An avid outdoorsman, Copeman loved animals—“dogs, horses, even an owl that he kept in the middle of this big, circular building. One time he had a raccoon. This raccoon would sit on his lap and drive his car when he’d go down the road. The raccoon had his little paws on the steering wheel, just driving along.”

Growing exposure

Given Copeman’s resume and impact on American life, The Flexo-Line Co. co-owner Andrea Perchotte is proud to help drive the campaign for his induction into the National Inventors Hall of Fame.

“The progressive inventions of Lloyd Groff Copeman have revolutionized the daily lives of the American people and helped foster the early technological revolution at the turn of the 20th century that forever changed the United States,” she said. “Considered one of the most prolific American inventors, Mr. Copeman was always asking himself, ‘How could life be made better for the housewife, the farmer or the industrialist?’

“His inventions have been indispensable to them and the general public in the United States and around the world. Forward-thinking and passionate about inventing, Mr. Copeman persevered to develop innovative products that would benefit others and reshape the future. His goal was not to accumulate wealth but rather to continually invest his money into developing new ideas.

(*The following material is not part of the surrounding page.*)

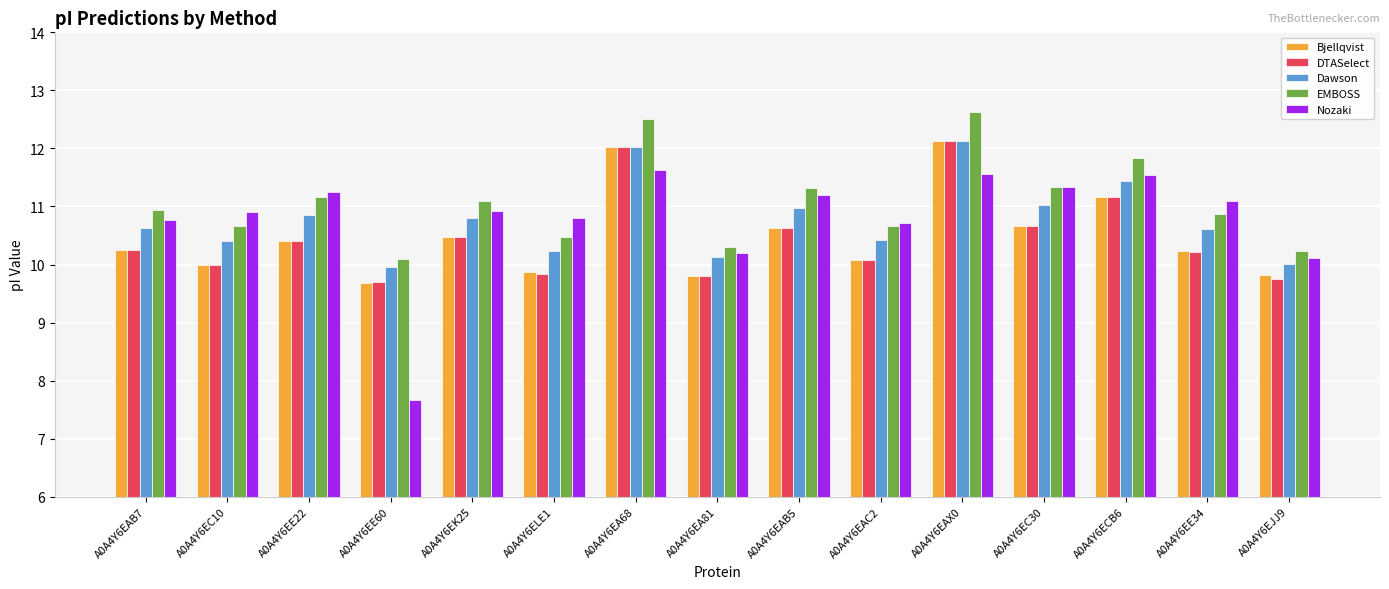

What is the total value across all series at A0A4Y6EE60?

47.1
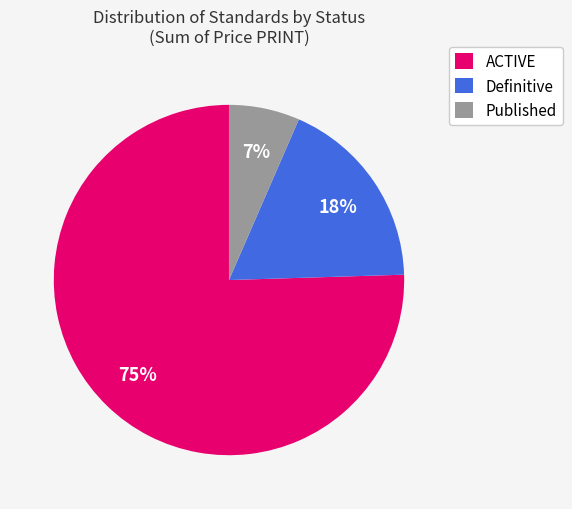

Between ACTIVE and Definitive, which is larger?

ACTIVE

Despite the significant impact Mr. Copeman has had on the lives of Americans and those around the world, he’s long been forgotten. Bestowing on him the prestigious honor of being an inductee into the National Inventors Hall of Fame would serve to challenge and inspire current and future generations of American inventors to persevere and develop well-designed products that contribute positively to society and the economy.”

DesignWanted named Copeman among the 10 most influential product designers of all time. His story and accomplishments have been featured in numerous publications that can be found at flexo-line.com/about/.

Kent Copeman said the family-created website—which includes a list of all of his known U.S. patentshas been instrumental in publicizing his grandfather’s accomplishments. Now that many of those family members now in their 80s and older, they want to see Lloyd Copeman get his deserved recognition while they are still alive.

“He was a genius not just in the ideas he came up with, but how to make so many different things in so many different facets of life,” said Kent Copeman, still living four miles from his beloved mentor’s former property. “He was devoted to helping people and making life better for them, especially his family. He was definitely a different kind of person.”